Per la prima data della serie Superjazz alla Sala Vanni di Firenze di scena il nuovo trio di Uri Caine, con Mark Helias al contrabbasso e Clarence Penn alla batteria. La formazione ha da poco pubblicato il disco Calibrated Thickness del quale ha solo in parte seguito le tracce nel corso della serata fiorentina, e non solo perché in alcune tracce di quel lavoro figurava anche la cornetta di Kirk Knuffke.

La performance offerta dal trio è stata infatti piuttosto diversa per temi e atmosfere da quella registrata sul CD, avvicinandosi maggiormente a quel che il pianista presenta nelle sue esibizioni in solitudine: elaboratissime tessiture cangianti, spesso in forma di suite che raccolgono suggestioni diverse e le rielaborano in modo sofisticato -talvolta persino troppo... -facendole scomparire e riapparire all'interno di passaggi blues e stride, a citazioni colte e -in questo caso -al dialogo tra i tre musicisti.

Un lavoro estremamente virtuosistico, del quale Caine è maestro e che ha visto eccellere anche Helias, confermatosi strumentista di gran classe, ben aldilà di una fama di cui gode solo tra gli appassionati. Ma anche una forma espressiva sempre a rischio di scivolamento in parte nel kitsch, in parte -soprattutto -nella fredda ridondanza. Un rischio, quest'ultimo, che il pianista non è riuscito stavolta a evitare del tutto.

Pur nella sua ricchezza, la musica infatti non è riuscita a coinvolgere pienamente tutto il pubblico ampiamente presente all'evento, in parte proprio per la sua ripetitività: il trattamento dei brani, nella sua eclettica caleidoscopicità, è pian piano parso essere sempre lo stesso, così da non far più capire se i brani cambiassero o meno, se vi fossero concreti mutamenti di scena aldilà delle scoppiettanti invenzioni. E ciò anche perché, a differenza di quanto gli accade in piano solo, in trio Caine tende a mettere in gioco soprattutto la velocità esecutiva alla tastiera e determinati stilemi tratti (ancorché rivisti e corretti) dal repertorio mainstream, lasciando poco spazio a episodi più lirici (nel disco svetta per esempio "He Said She") o a passaggi ispirati alle sue esplorazioni della musica classica.

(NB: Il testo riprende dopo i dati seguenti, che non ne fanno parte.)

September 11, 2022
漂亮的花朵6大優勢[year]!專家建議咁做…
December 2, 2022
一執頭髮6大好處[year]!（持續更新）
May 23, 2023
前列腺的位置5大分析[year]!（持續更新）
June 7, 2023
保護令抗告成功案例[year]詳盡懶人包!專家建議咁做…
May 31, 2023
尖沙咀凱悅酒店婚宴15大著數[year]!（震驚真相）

Ne è così venuta fuori una serata tecnicamente apprezzabile, ma a tratti un po' soporifera, con picchi d'eccellenza -immancabili con musicisti di questa caratura -ma globalmente un po' deludente. Un rischio che fa parte del mestiere di chi, come Caine, tutto può fare fuorché presentare il "compitino." Per l'ascoltatore curioso, comunque, meglio questo che una banale ripetizione di cose già note, come troppo spesso accade con effetti, quelli sì, totalmente ammorbanti.